■ ABOUT THIS EXERCISE: Set down a word-for-word copy of the data below, limited to the lines from the first through the line with "index tip: (882, 935)".

*** EXCERPTED RECORDS ***

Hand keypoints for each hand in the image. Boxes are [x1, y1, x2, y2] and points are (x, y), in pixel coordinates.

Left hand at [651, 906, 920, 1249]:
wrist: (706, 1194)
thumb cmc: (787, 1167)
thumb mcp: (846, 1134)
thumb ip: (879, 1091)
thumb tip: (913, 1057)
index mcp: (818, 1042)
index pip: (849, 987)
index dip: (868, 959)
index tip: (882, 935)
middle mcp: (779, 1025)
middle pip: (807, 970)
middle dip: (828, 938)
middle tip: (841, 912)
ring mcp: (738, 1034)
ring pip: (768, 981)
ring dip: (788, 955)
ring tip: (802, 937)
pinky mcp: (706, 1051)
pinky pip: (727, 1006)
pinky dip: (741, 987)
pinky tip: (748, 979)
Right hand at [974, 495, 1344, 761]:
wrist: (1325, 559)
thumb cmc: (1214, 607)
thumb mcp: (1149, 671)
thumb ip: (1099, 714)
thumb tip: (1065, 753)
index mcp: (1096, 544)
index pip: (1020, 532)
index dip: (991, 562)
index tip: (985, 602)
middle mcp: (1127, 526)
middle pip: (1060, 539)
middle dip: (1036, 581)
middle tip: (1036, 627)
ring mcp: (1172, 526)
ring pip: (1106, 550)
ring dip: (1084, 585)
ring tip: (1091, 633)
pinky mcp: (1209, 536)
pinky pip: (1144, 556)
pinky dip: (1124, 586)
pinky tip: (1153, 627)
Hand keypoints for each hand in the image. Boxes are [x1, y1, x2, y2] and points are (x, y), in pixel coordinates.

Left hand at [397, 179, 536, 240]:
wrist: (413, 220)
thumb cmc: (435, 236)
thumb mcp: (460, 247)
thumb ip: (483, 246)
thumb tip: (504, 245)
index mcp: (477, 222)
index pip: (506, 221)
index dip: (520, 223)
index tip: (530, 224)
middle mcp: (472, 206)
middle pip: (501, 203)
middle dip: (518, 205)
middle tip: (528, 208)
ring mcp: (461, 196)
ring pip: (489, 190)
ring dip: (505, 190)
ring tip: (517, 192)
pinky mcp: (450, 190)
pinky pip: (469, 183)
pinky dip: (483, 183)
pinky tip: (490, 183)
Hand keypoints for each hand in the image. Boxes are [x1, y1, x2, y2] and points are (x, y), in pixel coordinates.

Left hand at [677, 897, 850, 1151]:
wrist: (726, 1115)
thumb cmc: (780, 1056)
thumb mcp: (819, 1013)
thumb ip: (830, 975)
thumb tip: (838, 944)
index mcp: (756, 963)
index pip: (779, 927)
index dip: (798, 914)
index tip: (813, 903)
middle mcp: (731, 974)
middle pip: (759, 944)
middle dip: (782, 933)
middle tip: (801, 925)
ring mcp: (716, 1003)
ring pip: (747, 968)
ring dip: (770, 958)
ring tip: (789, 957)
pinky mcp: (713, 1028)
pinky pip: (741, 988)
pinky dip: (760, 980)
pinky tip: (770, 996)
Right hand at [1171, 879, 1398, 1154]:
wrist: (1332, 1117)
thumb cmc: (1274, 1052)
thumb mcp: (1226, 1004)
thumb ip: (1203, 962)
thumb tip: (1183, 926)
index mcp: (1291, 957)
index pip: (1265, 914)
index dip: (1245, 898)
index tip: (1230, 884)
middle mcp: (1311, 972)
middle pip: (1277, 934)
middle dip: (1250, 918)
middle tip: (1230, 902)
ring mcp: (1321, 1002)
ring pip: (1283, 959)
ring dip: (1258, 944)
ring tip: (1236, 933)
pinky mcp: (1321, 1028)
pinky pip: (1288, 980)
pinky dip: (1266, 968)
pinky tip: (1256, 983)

*** End of EXCERPTED RECORDS ***

■ SOLUTION FOR THIS TASK:
Hand keypoints for each hand in the image. Boxes are [x1, y1, x2, y2] and points are (x, y), in pixel coordinates.

Left hand at [651, 906, 920, 1249]:
wrist: (706, 1194)
thumb cmc: (787, 1167)
thumb mcp: (846, 1134)
thumb ip: (879, 1091)
thumb tip: (913, 1057)
index mcp: (818, 1042)
index pip: (849, 987)
index dip: (868, 959)
index tip: (882, 935)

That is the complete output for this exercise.